Promenades Littéraires (Gourmont)/Casanova

Promenades LittérairesMercure de France (p. 271-276).


CASANOVA


On parle, de temps à autre, d’une publication dont la maison Brockhaus, de Leipzig, aurait le projet. Il s’agit du texte authentique des Mémoires de Casanova. Cela réjouit quelques lettrés et tous les curieux. Souvenons-nous cependant d’une déception récente. Sans doute, il est heureux que nous possédions la correspondance complète de Stendhal, mais peut-être que ce bonheur n’est pas sans mélange, non plus que la grâce du nouveau texte. Ce qu’avait enlevé Mérimée valait-il la peine d’être rétabli ? La satisfaction de pouvoir lire quelques phrases libertines vaut-elle le sacrifice du plaisir littéraire ? Le document brutal est-il supérieur à la beauté ? Ces questions seront résolues différemment, selon les goûts ; et moi-même, tout en regrettant les deux rares petits tomes, je ne saurais plus les relire avec le plaisir d’antan ; je les délaisse pour le nouveau texte qui m’instruit davantage, tout en me donnant de moindres satisfactions esthétiques. Mais c’est la faute de l’époque présente, et je m’y résigne, d’autant plus que cela fera plaisir au mystérieux M. Paupe.

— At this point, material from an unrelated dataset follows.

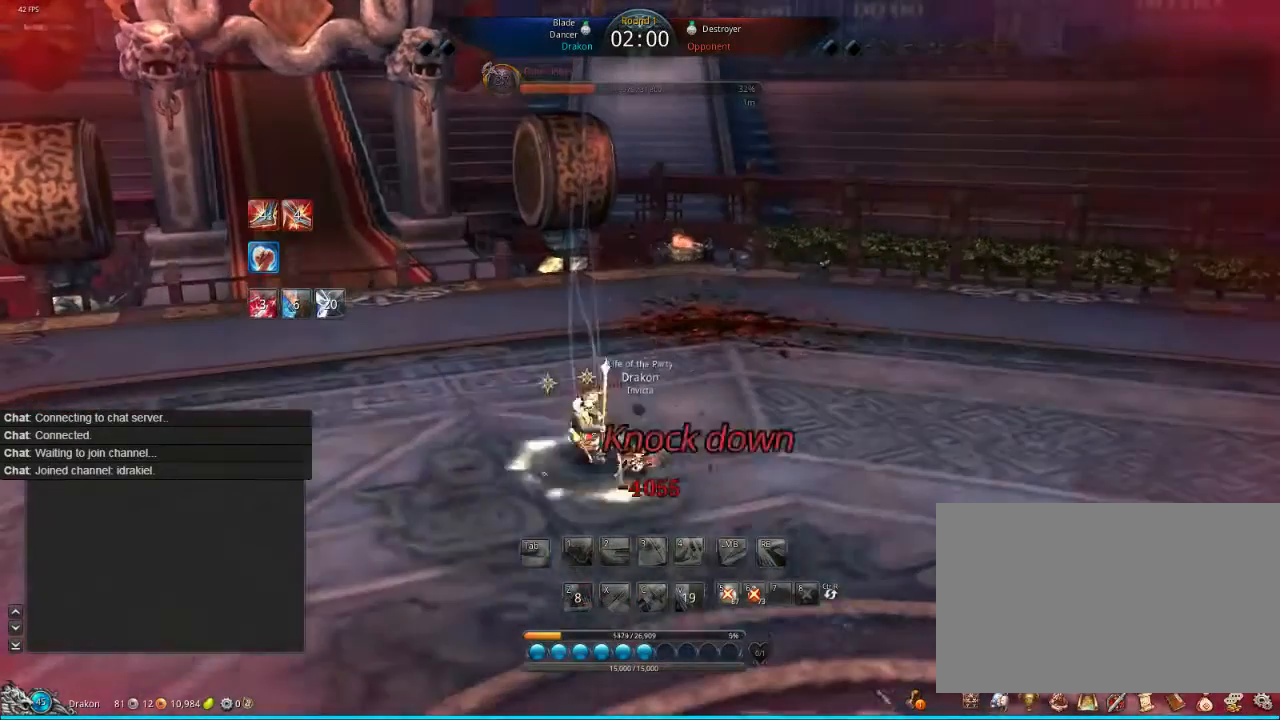
{"keys": ["s"], "mouse": [], "events": [[200, "f", "up"], [360, "f", "down"], [400, "f", "up"], [400, "s", "down"]]}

Un problème analogue se pose pour les Mémoires de Casanova. Le Brokhaus entre les mains de qui échut le manuscrit en reconnut l’intérêt, ce qui prouve son esprit, mais recula devant sa publication littérale, ce qui prouve très probablement son goût. Nous en jugerons définitivement, si le Brockhaus actuel donne suite à son idée. On peut bien reconnaître, dès maintenant, après la mise au jour, par Octave Uzanne et Arthur Symons, de quelques passages inédits, qu’il y a une parité certaine de ton entre le texte authentique de Casanova et celui qui fut revisé par un homme de lettres, au nom destiné à la gloire, mais plus tard, Laforgue. On sait, cependant, par la préface même de l’édition originale, que Casanova, en racontant ses bonnes fortunes, qui furent parfois mauvaises, appelle avec crudité les choses par leur nom et que Laforgue y substitua des périphrases. Serait-ce cela qu’on veut établir, et veut-on faire un ouvrage obscène d’un ouvrage qui, quoique très libertin, demeure avouable ? Je viens d’en relire, à petit feu, sans en passer une ligne, les huit volumes ce serait dommage.

Les Mémoires de Casanova, qu’il avait intitulés, non sans justesse, Histoire de ma Vie, « suent l’authenticité », comme disait Magnard du Journal des Goncourt. Il raconte tant d’anecdotes à son détriment qu’il faut admettre celles qui lui sont favorables. Mais si c’était par hasard un roman ? Eh bien, alors, Casanova serait le plus grand romancier qui ait jamais existé mais c’est impossible, on n’invente pas une matière d’une aussi prodigieuse variété ; d’ailleurs, tout ce qu’on a pu en vérifier a été reconnu exact. Sans doute, les notes de l’édition projetée apporteront de nouveaux éclaircissements et de nouvelles preuves ; cela sera sa justification. Pour moi, je tiens son récit pour véridique, car il n’a raconté sa vie que pour en jouir à nouveau par le souvenir, et personne ne saurait être plus sévère qu’il ne l’a été lui-même pour ses erreurs, ses fautes, ses maladresses. Ses Mémoires ne sont pas de ceux dans lesquels l’auteur prend une attitude devant la postérité ; ils laissent une impression fort équivoque, et l’auteur a trop d’esprit pour n’avoir point prévu ce résultat.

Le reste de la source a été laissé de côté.